Monday, February 4, 2008

SAR #8036

...Monsters are real, and ghosts too. They live
inside us, and sometimes, they win.”

- Stephen King


Odds: There are 196,000 mercenaries working for the Defense Department in Iraq and Afghanistan, to only 182,000 US armed forces. Apparently the mercs are bulletproof; except for those 4 in Fallujah, we rarely hear of their casualties.

The Virus: Bankers believed they could turn bad mortgages into good investments through alchemy mathematics. It seemed too good to be true, and it was. They also seemed to believe that if you bought a AAA rating from S&P, it really was a Rolex.

Draining The Swamp: Google Earth's image of the eastern part of Baghdad includes a large black spot that is a lake of sewage. Five years of handouts to Halliburton and friends have gained us 1 of 3 sewage treatment plants working, little water supply, and but 3 or 4 hours of electricity a day. If we'd spent the money on Perrier and Charmin we'd be better off.

Vacancy : Internet cables have been severed in four different places, cutting Web access for Egypt, Saudi Arabia, Qatar, the UAE, Kuwait, Pakistan, India, and Iran. Dragging anchors, the original explanation, has been eliminated as a cause. Israel's internet access has been undisturbed. Best conspiracy theory wins the usual prize.

Horse, Mouth: Last week Shell's CEO forecast the end of easy oil. Now Dr. Jim Buckee, just retired CEO of $25 billion Talisman Energy, explains: " The decline of the world's major fields is the dominant driving factor. The world is consuming 30-plus billion barrels a year of oil and is finding seven or eight. This has been going on for 20 or more years. It's unsustainable and the world is increasingly depending on the bigger, older fields. Couple that with the irreversibility of decline and you've got a very alarming picture."

Jeeves: Scotland Yard secretly bugged conversations between a Muslim member of Parliament and one of his constituents. Old dog, new tricks.

We Don't Need No Stinking Map! Interest rates are back at 2002's levels, nearly negative when adjusted for inflation. Six years and we've gone from one bubble bursting to another. Here's a yardstick of our progress: Bill wants to buy Yahoo for $45 billion. In 2000 Yahoo was valued at $160 billion. The rate of return on 10 year Treasury's is the same as the CPI inflation rate - which only makes sense if significant deflation is expected. You do not want significant deflation.

Dirty Commies : The Republican-controlled Pennsylvania Senate Energy Committee concluded after "exhaustive research, hearings and testimony from many different sources. [That] electricity doesn't lend itself to being a free-market commodity." They could have skipped the hearings and spent a week in California.
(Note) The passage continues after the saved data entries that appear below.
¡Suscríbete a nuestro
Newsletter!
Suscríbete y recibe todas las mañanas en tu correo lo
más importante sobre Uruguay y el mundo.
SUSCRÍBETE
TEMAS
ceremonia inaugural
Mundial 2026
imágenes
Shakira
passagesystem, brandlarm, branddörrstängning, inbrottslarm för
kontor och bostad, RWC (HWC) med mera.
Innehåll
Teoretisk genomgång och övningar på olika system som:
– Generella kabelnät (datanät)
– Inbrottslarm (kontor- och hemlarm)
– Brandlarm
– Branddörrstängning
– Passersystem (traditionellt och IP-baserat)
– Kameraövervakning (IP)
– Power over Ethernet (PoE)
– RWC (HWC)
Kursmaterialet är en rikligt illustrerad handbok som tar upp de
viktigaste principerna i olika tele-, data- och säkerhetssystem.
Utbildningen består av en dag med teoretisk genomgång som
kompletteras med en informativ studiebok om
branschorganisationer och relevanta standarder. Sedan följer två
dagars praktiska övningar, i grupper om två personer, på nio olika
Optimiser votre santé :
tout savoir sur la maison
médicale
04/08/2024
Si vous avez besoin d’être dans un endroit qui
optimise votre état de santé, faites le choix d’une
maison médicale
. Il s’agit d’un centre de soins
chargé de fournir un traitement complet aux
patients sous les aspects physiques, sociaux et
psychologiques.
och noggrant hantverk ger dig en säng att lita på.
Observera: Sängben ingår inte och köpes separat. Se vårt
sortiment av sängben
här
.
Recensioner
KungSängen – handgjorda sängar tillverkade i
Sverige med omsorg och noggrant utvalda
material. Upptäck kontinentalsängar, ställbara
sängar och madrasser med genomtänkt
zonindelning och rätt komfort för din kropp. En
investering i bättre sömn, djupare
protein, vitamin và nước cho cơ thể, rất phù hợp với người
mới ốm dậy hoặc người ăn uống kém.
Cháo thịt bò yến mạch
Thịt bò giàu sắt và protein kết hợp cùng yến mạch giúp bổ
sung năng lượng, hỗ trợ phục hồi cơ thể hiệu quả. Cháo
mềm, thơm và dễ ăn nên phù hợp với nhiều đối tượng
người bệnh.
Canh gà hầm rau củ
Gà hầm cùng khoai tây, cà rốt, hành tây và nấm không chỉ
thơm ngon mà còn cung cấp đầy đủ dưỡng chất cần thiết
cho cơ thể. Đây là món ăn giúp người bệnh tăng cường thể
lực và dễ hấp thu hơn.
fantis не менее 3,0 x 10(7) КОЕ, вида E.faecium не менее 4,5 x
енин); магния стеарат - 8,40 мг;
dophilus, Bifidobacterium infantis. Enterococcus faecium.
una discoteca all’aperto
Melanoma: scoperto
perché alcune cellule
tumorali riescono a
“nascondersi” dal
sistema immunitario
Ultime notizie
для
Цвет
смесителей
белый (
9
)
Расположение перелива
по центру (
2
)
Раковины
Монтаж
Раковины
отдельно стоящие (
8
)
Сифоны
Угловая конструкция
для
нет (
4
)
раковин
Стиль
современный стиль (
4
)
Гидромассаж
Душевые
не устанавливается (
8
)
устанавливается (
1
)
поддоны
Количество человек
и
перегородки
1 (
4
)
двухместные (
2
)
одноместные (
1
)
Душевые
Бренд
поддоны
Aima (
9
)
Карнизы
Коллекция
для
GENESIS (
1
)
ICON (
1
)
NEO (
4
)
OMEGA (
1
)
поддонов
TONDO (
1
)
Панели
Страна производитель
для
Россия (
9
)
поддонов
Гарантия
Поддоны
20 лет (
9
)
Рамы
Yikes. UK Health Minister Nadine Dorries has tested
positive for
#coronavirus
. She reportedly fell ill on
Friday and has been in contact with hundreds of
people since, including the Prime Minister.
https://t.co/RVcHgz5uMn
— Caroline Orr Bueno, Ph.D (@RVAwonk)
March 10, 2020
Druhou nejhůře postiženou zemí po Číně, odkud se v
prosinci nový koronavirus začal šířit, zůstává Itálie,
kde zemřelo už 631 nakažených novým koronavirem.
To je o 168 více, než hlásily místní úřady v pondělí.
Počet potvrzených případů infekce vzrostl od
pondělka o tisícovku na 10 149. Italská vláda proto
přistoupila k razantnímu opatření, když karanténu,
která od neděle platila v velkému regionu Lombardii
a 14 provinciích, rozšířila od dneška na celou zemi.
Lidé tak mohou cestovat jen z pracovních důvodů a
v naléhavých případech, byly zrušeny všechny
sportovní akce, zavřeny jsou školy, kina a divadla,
Shakespeare? Things to fear: (1) Bankers afraid to make loans for fear they won't get paid back. This happens now and then as part of the business cycle, not fun but survivable. (2) Customers afraid to borrow for fear of not being able to pay it back. We have experienced this only once, about 80 years ago. (3) An even bigger thing to dread is 1 and 2 happening together. And it was Polonius: "Neither a borrower nor a lender be."

Have a Seat: Wickes Furniture, one of the nation's largest furniture retailers, has filed for bankruptcy after not paying any supplier for over 3 weeks. Wickes had been asking asking suppliers to wait until mid-2009 to get paid, but found a distinct lack of enthusiasm for this idea.